Linguistic fieldwork (as well as laboratory work) is a daily bread of everybody who conducts research on topics such as language acquisition, age-related changes in multidimensional characteristic of speech (including semantic fluency, phonation, articulation, or prosody), different speech, and language disorders – all of this in both monolingual and multilingual individuals. Gathering spoken data, along with metadata, orthographic and phonetic transcripts, followed by different kinds of annotation and segmentation requires hours of hard or – to be more accurate - even painstaking work. Unfortunately, after the project is finished (including bachelor’s and master’s degree projects in speech and language therapy classes), a lot of the data end up in external storage, no longer used by anyone else. Taking into consideration the amount of effort needed for collecting and analyzing it, this is a huge waste. Although there are different initiatives such as DELAD and TalkBank/CHILDES established to provide a platform for speech data sharing, most of them demand a lot of additional work without offering much in return – especially when we talk about Slavic languages. Just a few examples: TalkBank/CHILDES platform is a great and well-known initiative, but it does not include tokenization and lemmatization for Slavic languages, not to mention part of speech and morphological tag set or a parser for syntactic dependency tree, yet these features are necessary for some of the most used measures in assessing speech development in children, normal and disordered speech across lifespan: type/token ratio, part of speech percentage or syntactic complexity. Polish Inforex or Korpusomat, both being a wonderful tool for building a customized corpus from text samples collected independently by a researcher, do not include sound-to-transcript alignment. Spokes and the Spokes.mix are not exactly the dynamic corpora that would allow comparing data sets (which is necessary when comparing speech samples from the control and research group). It seems that there is no other way for us than to build a speech corpus from its rudiments, but – as will be shown in the presentation – not necessarily from scratch.
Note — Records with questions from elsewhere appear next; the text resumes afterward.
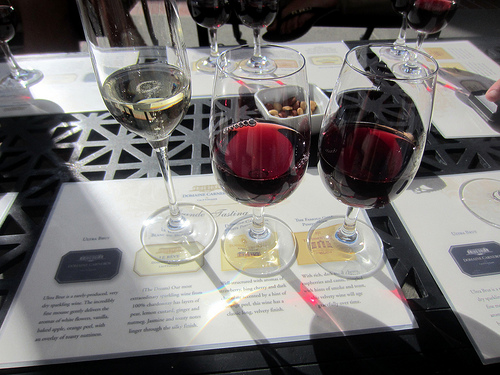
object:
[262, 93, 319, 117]
nuts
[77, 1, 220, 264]
glass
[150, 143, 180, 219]
neck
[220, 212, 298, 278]
base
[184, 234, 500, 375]
shadow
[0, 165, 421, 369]
placemat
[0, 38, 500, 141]
menus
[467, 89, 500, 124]
machine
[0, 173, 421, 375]
menu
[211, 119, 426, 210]
wine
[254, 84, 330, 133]
plate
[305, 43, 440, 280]
glass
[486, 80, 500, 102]
finger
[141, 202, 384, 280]
rim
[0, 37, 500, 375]
table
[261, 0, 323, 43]
sandal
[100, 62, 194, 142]
wine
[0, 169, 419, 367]
paper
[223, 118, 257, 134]
bubbles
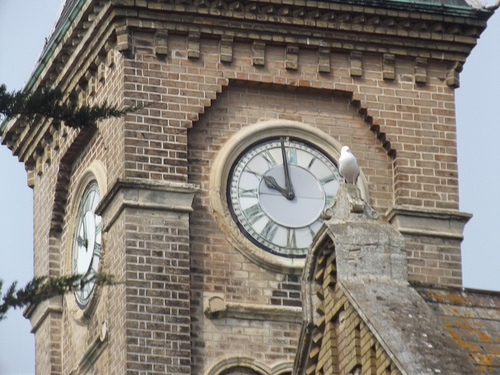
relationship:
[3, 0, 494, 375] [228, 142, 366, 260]
tower shows ten oclock on clock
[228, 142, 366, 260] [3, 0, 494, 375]
clock reads almost  on tower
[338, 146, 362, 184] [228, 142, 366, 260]
bird faces clock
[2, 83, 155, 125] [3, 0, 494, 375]
branch covers tower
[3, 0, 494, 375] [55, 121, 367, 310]
tower has 2 clocks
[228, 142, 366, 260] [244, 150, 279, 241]
clock has numbers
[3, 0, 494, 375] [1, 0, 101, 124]
tower has border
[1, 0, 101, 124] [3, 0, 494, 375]
border tops tower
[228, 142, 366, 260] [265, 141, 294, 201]
clock has hands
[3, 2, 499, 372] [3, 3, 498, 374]
scene shows building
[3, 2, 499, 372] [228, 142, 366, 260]
scene shows clock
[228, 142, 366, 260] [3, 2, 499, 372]
clock shows am in scene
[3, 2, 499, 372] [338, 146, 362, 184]
scene shows dove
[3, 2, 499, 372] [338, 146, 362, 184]
scene shows bird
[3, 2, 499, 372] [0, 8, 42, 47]
scene shows th sky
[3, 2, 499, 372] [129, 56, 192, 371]
scene shows wall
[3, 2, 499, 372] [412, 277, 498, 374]
scene shows roof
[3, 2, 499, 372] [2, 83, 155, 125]
scene suggests  tree from branch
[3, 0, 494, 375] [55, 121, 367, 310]
tower has outward facing clocks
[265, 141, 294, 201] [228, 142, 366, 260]
hands show almost  on clock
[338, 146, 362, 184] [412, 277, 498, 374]
white bird decorates roof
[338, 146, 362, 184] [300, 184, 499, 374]
white bird perched on roof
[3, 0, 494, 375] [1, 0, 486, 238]
tower has top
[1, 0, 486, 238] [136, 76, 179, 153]
top shows brick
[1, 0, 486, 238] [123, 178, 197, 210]
top shows stone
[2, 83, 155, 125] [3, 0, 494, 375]
branch extending towards tower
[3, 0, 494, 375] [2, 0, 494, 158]
tower has roof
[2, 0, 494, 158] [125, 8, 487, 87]
roof has edging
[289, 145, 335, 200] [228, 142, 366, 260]
roman numerals set inside of clock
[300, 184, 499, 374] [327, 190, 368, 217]
old church roof has tip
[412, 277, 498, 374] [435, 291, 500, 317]
roof shows shingles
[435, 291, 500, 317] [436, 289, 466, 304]
shingles have moss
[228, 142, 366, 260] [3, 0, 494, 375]
clock face set on side of tower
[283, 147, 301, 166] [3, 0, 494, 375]
xii part of clock tower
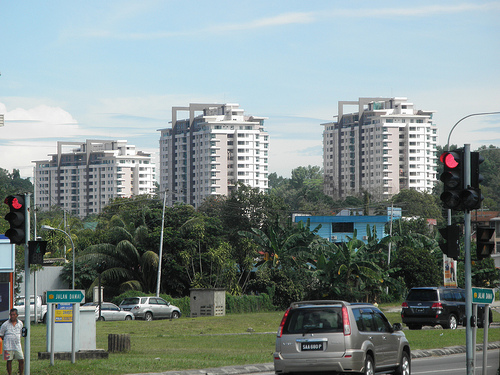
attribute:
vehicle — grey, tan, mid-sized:
[265, 290, 417, 375]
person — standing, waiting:
[3, 306, 37, 375]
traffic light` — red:
[6, 189, 32, 249]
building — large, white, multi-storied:
[154, 97, 272, 201]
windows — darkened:
[287, 308, 396, 333]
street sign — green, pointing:
[39, 288, 88, 307]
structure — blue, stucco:
[289, 208, 410, 249]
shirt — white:
[1, 319, 30, 350]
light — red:
[1, 193, 27, 209]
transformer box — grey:
[185, 282, 230, 318]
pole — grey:
[20, 188, 34, 375]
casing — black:
[439, 147, 488, 211]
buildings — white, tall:
[18, 96, 448, 207]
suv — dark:
[399, 279, 496, 330]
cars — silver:
[83, 287, 186, 323]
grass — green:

In the presentation, I will show:

(1)   different kinds of data that our team already has;
(2)   our plans for expanding the database, including already existing protocols for samples collection, storage, and analysis;
(3)   what kind of features are necessary and to what extent it can be covered by already existing computing and corpus linguistic tools (including maximal possible automatization);
(4)   why Teitok is the platform that is most suitable for our goals and where we have to make a compromise between what we need and want to achieve and what is yet possible,
(5)   and – if possible in the designated time frame – how the basic, preliminary topic-focus articulation annotation for Polish can be combined with prosodic features on the one hand and pragmatic markers on the other.